Ritornando sulla vicenda dei fondi ebraici in giacenza – che hanno costretto la Svizzera a confrontarsi in modo critico con il suo atteggiamento durante la Seconda guerra mondiale – Couchepin osserva: «Questo sguardo sulla realtà, assieme ai suoi aspetti meno gloriosi, era importante. Oggi questo omaggio ai Giusti si accompagna ad un messaggio più positivo con il quale affermiamo la nostra volontà di far prevalere i valori della coscienza morale sulle circostanze particolari».

L’attualità del messaggio

Rammentando che la Confederazione non può farsi perdonare per l’atteggiamento tenuto negli anni della guerra mettendo in avanti i Giusti, Ruth Dreifuss ha stilato un parallelo con la situazione attuale dei migranti che tentano di venire in Svizzera.

«Certo, la storia è diversa e bisogna analizzarla nella sua specificità.
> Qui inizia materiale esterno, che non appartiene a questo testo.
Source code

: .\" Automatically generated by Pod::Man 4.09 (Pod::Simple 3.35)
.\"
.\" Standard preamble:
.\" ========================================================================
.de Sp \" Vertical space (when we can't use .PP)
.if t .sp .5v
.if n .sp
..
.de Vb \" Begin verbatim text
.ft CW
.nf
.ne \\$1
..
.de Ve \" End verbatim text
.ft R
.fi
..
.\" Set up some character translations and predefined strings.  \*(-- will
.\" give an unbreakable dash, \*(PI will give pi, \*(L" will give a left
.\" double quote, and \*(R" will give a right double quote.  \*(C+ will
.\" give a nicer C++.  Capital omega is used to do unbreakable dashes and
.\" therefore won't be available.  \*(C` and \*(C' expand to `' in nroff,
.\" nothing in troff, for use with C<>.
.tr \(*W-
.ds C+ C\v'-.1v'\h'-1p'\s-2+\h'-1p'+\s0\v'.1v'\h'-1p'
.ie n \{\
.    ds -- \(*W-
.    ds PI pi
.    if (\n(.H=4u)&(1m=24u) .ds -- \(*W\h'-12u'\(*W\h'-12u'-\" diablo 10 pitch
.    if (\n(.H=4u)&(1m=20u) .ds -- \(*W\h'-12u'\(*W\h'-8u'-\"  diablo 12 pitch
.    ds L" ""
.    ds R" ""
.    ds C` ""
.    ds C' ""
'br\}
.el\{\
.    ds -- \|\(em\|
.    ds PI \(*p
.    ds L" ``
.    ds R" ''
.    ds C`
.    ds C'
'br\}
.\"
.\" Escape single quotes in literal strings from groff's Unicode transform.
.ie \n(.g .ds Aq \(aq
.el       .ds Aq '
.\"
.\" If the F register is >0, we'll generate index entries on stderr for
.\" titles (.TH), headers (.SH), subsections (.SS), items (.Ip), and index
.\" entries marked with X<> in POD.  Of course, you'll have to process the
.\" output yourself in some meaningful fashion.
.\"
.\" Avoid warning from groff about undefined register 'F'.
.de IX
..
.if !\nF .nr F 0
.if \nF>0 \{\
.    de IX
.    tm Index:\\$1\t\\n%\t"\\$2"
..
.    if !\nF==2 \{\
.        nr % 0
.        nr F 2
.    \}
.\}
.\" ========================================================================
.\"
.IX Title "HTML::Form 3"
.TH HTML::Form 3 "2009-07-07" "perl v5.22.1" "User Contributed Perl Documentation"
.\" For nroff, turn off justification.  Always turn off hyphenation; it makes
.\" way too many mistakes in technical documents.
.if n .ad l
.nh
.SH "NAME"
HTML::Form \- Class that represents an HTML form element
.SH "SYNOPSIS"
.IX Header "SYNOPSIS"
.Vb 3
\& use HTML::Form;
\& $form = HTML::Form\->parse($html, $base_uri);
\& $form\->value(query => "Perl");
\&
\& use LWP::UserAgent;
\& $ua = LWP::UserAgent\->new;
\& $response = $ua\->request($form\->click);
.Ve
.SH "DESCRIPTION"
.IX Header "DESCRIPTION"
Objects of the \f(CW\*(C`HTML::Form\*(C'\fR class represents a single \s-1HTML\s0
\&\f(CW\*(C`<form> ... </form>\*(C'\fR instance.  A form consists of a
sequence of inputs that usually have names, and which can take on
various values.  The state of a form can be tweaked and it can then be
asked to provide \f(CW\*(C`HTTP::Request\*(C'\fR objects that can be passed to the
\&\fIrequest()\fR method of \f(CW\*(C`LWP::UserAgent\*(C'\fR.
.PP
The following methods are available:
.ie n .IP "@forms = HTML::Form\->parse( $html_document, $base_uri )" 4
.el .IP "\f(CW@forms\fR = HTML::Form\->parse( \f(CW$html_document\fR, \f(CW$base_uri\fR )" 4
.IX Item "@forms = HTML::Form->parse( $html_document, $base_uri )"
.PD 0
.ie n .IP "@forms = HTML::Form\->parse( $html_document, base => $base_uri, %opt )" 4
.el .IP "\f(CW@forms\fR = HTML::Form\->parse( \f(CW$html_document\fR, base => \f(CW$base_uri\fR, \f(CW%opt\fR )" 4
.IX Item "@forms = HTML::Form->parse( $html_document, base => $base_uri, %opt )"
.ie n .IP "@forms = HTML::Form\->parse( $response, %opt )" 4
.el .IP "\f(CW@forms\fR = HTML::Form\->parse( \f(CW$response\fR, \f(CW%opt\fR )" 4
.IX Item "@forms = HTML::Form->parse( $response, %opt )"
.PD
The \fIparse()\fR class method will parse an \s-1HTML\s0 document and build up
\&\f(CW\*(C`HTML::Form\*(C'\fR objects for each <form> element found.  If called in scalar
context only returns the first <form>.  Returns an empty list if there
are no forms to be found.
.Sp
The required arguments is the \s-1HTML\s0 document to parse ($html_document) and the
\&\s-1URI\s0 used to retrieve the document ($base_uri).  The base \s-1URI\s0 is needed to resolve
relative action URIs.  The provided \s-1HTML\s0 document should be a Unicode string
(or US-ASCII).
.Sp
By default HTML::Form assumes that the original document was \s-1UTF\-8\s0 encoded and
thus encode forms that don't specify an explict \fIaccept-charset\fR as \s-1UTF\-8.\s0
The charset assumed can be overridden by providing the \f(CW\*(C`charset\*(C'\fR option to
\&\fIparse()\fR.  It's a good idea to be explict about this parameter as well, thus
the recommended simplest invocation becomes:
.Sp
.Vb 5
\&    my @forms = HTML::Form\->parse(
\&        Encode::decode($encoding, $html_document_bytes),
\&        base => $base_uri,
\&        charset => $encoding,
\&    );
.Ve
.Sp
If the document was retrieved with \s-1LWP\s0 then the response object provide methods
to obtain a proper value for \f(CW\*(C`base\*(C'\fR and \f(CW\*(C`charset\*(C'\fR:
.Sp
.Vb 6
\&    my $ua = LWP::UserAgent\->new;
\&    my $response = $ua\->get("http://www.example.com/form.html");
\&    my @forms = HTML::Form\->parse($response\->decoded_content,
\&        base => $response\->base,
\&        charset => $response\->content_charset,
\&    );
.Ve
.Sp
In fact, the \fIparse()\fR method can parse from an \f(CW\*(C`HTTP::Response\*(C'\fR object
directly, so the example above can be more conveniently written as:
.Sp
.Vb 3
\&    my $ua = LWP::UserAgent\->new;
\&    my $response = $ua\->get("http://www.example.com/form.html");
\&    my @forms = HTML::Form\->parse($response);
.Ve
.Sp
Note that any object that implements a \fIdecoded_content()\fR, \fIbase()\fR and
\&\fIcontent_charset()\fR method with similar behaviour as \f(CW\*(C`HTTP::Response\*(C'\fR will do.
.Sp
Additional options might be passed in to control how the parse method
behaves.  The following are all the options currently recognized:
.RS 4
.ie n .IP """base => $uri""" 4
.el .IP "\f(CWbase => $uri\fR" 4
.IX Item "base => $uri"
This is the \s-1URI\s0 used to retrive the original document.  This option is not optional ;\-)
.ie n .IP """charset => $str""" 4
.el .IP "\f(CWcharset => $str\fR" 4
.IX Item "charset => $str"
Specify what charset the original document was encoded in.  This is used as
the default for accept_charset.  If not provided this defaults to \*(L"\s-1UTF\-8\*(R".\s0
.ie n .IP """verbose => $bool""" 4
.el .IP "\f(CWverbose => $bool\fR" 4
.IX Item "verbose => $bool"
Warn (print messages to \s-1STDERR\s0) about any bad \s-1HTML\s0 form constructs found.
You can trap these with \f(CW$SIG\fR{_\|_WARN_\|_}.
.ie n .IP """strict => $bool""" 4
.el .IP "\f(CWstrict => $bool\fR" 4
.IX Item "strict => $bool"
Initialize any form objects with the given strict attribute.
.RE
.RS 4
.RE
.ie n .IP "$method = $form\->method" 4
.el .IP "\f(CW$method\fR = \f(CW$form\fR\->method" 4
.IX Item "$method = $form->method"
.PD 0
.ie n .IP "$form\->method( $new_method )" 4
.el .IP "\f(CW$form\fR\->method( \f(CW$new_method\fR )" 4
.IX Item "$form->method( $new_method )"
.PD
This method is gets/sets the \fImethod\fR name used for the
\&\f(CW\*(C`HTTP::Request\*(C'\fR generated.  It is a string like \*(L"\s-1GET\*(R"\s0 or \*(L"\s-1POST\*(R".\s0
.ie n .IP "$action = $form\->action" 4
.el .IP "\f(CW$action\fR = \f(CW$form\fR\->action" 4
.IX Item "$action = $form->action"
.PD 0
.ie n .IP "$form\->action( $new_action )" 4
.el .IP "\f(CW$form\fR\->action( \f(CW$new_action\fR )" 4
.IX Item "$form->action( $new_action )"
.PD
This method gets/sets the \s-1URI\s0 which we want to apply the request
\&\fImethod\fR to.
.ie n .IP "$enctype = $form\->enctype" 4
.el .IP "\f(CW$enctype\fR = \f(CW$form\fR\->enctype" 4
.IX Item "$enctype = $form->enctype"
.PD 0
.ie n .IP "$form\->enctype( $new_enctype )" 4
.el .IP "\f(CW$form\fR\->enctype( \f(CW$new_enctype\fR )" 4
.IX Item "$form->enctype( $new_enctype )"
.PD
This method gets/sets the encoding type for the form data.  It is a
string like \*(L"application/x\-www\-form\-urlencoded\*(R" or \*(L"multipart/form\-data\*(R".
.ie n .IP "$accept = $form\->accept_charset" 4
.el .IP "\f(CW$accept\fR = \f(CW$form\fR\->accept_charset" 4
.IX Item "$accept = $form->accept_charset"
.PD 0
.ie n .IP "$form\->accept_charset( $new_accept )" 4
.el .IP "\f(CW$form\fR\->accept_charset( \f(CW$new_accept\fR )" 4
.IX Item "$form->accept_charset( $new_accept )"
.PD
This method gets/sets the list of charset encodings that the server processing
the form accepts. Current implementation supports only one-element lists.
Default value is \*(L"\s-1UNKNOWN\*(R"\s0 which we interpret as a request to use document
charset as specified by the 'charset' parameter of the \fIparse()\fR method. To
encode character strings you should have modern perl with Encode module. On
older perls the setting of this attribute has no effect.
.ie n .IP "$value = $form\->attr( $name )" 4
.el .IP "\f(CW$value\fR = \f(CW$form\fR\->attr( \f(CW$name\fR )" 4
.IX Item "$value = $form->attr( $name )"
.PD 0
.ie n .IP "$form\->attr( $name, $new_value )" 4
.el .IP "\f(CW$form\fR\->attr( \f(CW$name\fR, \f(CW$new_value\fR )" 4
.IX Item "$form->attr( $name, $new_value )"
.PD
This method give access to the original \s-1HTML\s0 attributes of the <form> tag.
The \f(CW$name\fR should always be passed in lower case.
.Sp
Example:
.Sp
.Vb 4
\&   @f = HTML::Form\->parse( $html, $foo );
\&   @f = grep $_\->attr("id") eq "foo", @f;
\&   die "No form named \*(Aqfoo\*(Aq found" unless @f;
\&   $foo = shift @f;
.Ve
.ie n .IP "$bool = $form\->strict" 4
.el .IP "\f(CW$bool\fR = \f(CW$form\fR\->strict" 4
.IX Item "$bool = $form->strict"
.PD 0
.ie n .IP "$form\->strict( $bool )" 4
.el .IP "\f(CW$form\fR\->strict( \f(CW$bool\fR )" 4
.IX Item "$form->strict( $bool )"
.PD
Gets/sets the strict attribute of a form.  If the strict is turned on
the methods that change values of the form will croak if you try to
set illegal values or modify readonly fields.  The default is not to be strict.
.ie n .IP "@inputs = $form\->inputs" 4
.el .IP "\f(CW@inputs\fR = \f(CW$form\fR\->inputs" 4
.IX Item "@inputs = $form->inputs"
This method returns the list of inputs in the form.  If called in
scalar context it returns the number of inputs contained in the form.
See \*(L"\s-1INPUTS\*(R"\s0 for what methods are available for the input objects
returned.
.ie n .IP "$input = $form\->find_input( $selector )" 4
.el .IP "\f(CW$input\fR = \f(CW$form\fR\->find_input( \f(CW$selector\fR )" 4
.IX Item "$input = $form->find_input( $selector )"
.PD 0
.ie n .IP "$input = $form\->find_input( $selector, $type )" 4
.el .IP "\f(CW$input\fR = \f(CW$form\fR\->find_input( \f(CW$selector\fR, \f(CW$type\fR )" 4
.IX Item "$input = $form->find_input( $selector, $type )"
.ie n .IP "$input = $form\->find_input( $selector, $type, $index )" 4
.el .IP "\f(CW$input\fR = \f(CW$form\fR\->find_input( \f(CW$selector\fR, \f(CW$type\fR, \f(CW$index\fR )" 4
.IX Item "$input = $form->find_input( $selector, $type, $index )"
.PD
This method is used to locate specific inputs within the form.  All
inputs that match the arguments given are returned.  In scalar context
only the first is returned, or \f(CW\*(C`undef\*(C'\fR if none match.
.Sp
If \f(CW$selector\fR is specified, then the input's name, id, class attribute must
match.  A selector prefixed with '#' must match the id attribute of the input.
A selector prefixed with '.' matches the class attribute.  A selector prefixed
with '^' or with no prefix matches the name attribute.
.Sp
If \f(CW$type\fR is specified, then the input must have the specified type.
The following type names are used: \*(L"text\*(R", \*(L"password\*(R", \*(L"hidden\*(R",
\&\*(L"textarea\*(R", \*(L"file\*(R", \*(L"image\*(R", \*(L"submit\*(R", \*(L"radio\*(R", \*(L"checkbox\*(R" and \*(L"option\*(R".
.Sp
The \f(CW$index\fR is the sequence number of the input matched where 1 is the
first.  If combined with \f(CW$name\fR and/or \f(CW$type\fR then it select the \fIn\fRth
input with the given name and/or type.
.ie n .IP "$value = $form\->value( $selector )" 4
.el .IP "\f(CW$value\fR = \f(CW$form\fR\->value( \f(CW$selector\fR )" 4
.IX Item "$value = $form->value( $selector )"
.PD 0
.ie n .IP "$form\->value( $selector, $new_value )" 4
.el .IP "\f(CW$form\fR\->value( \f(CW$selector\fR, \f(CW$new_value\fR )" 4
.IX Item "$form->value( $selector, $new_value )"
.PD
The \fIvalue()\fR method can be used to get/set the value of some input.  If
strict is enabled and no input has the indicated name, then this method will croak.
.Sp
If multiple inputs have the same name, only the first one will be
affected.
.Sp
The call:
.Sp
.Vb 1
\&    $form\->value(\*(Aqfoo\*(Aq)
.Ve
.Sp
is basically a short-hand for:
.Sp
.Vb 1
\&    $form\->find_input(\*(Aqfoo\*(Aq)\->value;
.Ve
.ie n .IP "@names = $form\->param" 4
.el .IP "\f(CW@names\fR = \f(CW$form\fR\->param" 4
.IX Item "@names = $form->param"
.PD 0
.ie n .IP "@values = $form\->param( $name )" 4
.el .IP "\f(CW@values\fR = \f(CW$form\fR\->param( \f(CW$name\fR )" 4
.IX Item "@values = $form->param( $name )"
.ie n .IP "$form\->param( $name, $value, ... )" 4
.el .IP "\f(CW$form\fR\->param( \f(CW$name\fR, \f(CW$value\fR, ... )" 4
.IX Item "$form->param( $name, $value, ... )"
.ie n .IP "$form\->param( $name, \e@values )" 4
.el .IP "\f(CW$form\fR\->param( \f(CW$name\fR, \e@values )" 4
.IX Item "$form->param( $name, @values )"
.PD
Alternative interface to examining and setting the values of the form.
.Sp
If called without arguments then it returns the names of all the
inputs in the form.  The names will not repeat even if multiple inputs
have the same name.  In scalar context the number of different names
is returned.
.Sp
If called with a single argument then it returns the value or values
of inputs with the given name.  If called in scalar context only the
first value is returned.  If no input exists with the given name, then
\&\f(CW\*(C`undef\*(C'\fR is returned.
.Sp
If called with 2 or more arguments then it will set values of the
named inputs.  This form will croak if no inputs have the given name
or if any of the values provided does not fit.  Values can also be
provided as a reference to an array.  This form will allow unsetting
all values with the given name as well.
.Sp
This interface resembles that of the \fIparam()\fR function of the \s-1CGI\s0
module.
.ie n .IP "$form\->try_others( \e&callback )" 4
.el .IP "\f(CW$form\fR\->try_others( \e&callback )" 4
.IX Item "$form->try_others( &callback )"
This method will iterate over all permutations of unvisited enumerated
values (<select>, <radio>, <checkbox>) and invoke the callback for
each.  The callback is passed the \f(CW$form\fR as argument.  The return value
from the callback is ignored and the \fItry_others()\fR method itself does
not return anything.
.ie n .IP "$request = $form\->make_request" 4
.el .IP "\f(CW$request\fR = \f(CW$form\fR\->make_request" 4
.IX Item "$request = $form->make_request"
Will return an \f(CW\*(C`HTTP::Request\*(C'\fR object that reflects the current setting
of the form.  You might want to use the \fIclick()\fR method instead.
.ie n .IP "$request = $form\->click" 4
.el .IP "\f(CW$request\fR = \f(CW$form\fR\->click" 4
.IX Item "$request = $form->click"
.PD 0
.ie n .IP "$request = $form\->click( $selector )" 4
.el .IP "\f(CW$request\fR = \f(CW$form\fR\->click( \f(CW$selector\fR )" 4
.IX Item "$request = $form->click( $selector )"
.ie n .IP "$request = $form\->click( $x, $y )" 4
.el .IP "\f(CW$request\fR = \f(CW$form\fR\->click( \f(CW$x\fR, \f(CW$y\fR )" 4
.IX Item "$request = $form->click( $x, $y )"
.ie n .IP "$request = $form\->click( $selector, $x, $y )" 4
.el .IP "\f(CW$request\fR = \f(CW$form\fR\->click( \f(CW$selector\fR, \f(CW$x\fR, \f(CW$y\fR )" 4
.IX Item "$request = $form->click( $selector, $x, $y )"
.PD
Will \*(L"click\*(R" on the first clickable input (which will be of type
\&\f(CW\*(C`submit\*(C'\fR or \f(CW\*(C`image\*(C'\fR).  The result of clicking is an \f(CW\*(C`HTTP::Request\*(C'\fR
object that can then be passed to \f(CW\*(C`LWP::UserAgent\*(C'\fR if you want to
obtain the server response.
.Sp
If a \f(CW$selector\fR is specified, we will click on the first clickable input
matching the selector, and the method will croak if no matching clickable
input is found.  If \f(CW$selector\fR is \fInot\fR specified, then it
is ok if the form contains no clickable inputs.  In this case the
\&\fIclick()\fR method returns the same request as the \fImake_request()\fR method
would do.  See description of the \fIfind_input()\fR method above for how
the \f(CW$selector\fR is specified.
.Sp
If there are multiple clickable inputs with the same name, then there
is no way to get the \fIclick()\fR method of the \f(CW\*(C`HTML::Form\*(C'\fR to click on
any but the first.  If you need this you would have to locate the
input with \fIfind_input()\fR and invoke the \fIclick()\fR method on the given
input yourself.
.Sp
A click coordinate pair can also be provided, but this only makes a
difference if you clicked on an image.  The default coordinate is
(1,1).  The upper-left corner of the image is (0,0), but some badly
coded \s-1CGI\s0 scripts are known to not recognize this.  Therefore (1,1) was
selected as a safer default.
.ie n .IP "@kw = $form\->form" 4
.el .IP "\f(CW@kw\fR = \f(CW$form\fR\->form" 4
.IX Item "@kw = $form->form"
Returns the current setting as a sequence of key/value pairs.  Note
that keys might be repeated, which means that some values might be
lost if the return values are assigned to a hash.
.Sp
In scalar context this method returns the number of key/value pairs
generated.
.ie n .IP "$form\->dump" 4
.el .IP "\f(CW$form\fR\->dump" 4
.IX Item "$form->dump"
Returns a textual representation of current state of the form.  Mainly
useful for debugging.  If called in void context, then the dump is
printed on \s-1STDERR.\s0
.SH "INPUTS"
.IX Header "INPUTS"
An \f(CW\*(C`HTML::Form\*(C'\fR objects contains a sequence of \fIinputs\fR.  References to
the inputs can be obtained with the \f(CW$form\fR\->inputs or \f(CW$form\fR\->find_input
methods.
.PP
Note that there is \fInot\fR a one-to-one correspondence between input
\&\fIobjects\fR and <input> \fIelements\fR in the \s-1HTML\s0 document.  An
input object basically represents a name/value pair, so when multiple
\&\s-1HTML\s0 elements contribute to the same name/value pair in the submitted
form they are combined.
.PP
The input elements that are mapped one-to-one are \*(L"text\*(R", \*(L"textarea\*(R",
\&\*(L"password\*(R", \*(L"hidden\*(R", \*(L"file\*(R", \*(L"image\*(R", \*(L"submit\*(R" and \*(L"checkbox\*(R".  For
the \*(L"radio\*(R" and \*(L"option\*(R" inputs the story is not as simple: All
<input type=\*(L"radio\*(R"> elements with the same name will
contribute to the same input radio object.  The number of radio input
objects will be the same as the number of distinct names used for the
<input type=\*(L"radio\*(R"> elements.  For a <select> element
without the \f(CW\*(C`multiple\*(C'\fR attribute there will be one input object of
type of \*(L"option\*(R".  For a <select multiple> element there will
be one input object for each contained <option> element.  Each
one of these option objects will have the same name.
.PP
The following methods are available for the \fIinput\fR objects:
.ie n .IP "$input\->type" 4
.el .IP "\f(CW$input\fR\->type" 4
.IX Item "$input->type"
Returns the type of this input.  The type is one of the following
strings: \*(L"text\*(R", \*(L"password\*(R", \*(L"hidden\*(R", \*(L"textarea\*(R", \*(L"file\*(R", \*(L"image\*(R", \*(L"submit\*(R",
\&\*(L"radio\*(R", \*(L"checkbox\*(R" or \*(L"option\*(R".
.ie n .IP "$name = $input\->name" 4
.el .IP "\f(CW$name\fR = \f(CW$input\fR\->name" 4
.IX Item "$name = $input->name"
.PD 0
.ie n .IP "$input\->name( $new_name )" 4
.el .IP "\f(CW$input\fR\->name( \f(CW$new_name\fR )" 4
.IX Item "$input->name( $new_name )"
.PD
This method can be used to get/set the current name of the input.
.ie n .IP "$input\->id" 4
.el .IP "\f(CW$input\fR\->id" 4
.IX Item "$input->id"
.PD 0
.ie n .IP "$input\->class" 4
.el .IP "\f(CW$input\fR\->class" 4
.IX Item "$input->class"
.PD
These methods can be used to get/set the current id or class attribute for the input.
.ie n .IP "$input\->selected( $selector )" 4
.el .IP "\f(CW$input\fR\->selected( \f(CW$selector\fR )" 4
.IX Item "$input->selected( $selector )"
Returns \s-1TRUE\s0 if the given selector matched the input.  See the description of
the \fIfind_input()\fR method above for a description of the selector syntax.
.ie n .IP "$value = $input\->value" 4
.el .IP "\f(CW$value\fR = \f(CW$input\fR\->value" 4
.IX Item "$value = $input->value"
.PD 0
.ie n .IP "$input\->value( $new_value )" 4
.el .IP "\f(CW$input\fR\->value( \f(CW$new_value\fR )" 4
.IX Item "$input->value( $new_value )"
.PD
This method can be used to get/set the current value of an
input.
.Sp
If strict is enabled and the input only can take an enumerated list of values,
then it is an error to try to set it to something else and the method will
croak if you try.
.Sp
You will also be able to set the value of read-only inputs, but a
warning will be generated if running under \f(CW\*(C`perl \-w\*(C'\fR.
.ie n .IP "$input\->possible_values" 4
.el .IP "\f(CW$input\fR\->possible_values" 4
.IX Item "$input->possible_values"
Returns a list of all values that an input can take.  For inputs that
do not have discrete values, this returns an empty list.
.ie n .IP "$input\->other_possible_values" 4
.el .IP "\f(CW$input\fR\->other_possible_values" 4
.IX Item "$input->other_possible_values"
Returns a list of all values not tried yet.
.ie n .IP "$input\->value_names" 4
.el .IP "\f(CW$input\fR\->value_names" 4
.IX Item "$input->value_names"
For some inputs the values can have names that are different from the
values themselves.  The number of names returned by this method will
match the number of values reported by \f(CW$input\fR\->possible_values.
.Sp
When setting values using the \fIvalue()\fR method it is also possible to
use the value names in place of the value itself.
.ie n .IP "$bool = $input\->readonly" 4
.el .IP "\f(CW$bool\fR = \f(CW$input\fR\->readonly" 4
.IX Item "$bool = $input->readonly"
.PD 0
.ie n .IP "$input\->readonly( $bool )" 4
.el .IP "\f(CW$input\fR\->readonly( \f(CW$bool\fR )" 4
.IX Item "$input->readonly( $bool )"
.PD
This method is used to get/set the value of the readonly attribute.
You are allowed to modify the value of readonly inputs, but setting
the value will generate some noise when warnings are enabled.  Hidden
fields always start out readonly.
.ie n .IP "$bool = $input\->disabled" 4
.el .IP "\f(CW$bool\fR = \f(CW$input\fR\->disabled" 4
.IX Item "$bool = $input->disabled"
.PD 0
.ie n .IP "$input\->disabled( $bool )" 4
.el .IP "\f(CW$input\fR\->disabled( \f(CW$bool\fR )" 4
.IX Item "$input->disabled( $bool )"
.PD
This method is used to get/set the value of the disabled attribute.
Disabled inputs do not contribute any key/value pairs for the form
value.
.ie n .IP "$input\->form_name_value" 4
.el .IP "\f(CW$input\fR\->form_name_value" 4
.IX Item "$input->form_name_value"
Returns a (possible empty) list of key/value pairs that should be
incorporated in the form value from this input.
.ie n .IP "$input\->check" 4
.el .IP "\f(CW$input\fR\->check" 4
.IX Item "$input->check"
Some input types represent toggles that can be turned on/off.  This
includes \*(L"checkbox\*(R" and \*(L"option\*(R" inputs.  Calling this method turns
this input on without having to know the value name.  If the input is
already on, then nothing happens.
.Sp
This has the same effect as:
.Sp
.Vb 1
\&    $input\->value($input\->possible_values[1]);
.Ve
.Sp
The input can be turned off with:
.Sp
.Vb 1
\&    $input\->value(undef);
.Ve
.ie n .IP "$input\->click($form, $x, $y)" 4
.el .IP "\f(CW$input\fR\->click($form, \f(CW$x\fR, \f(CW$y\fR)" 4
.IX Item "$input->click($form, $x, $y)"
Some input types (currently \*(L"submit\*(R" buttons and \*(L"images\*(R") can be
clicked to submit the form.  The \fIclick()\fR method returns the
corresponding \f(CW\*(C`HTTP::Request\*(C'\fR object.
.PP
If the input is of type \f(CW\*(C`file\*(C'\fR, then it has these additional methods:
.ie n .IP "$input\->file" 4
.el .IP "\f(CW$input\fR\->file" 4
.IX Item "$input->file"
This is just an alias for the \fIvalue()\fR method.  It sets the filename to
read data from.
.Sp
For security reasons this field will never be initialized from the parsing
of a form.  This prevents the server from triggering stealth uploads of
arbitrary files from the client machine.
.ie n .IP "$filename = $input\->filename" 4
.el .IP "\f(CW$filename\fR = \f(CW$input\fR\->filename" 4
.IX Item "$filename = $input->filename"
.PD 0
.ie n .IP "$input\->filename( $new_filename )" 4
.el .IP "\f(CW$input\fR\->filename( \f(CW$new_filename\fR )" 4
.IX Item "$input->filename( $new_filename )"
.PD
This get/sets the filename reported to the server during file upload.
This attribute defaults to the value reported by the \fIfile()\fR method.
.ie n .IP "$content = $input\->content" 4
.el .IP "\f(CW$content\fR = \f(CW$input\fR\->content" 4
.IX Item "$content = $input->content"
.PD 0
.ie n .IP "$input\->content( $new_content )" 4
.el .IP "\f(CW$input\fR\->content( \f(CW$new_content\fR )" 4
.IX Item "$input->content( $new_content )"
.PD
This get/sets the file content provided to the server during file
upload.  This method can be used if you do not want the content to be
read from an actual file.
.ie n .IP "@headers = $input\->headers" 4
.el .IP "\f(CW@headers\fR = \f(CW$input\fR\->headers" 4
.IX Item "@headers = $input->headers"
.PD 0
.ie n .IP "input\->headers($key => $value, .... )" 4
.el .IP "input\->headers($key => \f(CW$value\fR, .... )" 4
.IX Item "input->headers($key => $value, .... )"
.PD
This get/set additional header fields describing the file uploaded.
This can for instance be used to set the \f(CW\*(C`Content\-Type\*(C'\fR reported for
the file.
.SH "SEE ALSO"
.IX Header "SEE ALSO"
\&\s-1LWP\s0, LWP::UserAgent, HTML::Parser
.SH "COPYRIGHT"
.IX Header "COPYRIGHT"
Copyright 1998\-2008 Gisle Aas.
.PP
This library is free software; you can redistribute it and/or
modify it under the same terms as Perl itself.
Credo comunque che tra coloro che si sono impegnati ad aiutare le persone in pericolo nel loro paese, seppur violando la legge sugli stranieri, alcuni hanno agito seguendo la propria coscienza. E chi siamo noi per per giudicare tale coscienza?».

swissinfo, Frédéric Burnand, Ginevra
(traduzione: Luigi Jorio)

La cerimonia di Ginevra si è svolta in occasione della Giornata internazionale della commemorazione delle vittime dell’Olocausto, decretata dall’ONU nel 2005.

L’omaggio è stato l’occasione per annunciare l’uscita del libro «I Giusti svizzeri» scritto da François Wisard, a capo del servizio storico del Dipartimento federale degli affari esteri. Il libro sarà distribuito gratuitamente a tutte le scuole del paese.

A Ginevra, la sede europea delle Nazioni Unite consacra un’esposizione ai Giusti. Tra loro, lo svizzero Carlo Lutz, diplomatico in carica a Budapest dal 1942 al 1945. La sua azione ha consentito di salvare oltre 60’000 ebrei.

Il titolo «Giusti tra le Nazioni» è un riconoscimento conferito dal Memoriale Yad Vashem di Gerusalemme a tutte le persone non ebree che hanno salvato degli ebrei durante la Shoah, rischiando la propria vita e agendo in modo disinteressato.

Oltre 21’000 persone, di cui una sessantina in Svizzera, sono state onorate con questo titolo.

Una commissione del parlamento elvetico è incaricata di riabilitare gli svizzeri condannati dalla giustizia per aver aiutato dei rifugiati, per la maggior parte ebrei, durante la Seconda guerra mondiale. Un atto contrario alle misure e alle leggi adottate all’epoca dalla Confederazione, che voleva premunirsi contro l’arrivo di un gran numero di rifugiati e evitare contrasti con la Germania nazista.

Finora sono state riabilitate più di cento persone.